# Windsurfer making a turn (Centripetal Acceleration)

1. Apr 2, 2009

### eddyy08

"A windsurfer and their board have a total mass of 100 kg. While making a turn downwind, their heading changes from due west to due south over a 5 s time interval. If they maintain a constant speed of 10 m/s while doing this, determine their acceleration while taking the turn."

v=Δx/Δt
10=(2πr/4)/5 assuming his path is a perfect 1/4 of a circle

r=31.8 m

a=v^2/r
a=10^2/31.8

It seems like I've done it correctly, but 3.14 or π doesn't seem correct to me.... please verify if my answer is correct.

2. Apr 2, 2009

### LowlyPion

I think you've got things a little mixed. So let's start with this. In terms of linear acceleration it's 0. Surferdude maintained constant speed.

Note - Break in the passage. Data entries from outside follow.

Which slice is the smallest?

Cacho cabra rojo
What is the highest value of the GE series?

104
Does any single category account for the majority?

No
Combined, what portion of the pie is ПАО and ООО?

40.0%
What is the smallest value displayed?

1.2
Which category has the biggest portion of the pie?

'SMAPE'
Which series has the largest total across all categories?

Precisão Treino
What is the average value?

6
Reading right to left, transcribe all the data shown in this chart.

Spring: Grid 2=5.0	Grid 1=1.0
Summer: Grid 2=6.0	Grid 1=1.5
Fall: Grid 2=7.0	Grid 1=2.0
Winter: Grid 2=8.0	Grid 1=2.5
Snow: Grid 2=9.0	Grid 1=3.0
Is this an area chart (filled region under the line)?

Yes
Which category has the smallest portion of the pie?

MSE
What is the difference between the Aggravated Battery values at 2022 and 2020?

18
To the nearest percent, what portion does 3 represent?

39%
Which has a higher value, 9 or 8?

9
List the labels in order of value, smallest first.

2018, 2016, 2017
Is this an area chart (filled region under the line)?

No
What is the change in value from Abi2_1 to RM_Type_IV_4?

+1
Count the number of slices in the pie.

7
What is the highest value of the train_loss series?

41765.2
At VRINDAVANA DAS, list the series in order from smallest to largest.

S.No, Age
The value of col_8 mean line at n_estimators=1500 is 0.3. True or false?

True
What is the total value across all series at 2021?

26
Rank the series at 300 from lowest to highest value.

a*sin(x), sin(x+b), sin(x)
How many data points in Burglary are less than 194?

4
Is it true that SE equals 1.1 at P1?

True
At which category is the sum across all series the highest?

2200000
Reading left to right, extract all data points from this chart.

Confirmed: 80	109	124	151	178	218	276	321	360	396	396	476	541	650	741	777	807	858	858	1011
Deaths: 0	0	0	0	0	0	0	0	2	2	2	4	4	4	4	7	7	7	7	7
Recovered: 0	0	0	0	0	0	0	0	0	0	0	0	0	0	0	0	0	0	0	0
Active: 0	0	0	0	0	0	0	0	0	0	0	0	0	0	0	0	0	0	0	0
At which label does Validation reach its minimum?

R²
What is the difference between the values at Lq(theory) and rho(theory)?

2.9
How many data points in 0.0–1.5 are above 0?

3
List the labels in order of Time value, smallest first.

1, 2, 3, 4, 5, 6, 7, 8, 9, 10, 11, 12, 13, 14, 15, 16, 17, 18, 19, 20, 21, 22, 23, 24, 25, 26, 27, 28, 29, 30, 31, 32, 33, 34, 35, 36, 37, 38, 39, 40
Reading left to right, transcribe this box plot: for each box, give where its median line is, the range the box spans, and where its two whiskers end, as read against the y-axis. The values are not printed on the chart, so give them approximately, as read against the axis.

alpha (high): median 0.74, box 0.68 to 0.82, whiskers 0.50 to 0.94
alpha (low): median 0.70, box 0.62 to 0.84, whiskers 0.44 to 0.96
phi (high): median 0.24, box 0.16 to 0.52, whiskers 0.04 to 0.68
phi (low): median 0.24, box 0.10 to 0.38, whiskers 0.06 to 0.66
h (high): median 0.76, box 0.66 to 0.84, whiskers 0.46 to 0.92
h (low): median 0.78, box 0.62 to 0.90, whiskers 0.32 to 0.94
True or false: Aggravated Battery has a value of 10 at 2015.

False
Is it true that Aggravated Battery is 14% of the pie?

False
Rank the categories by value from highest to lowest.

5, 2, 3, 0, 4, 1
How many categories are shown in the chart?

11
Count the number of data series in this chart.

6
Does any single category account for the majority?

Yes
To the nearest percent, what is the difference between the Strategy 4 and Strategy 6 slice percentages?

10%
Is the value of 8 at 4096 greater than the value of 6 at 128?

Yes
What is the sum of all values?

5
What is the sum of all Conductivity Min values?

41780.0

But in terms of the velocity vector v there was an acceleration due to his change in direction. So for acceleration a, we have ...

a = Δv/Δt = Δ<Vx,Vy>/Δt.

Over the 5 sec time period you have

a = Δv/Δt = Δ<10 x,10 y>/5 = Δ<2 x, 2 y>. Directed at 45° to positive x. (East)

3. Apr 2, 2009

### eddyy08

I know that the linear acceleration is 0, what I want to figure out is the centripetal acceleration.

4. Apr 2, 2009

### LowlyPion

In thinking about it, I guess I'm the one that had it mixed. It does seem to indicate that they want the acceleration "while" making the turn not "in" making the turn, and centripetal acceleration is = π as you already found, directed radially.

As the numbers work out you end with R = V2/π which means that V2/R = π

5. Apr 2, 2009

### eddyy08

Thanks a lot I appreciate it :)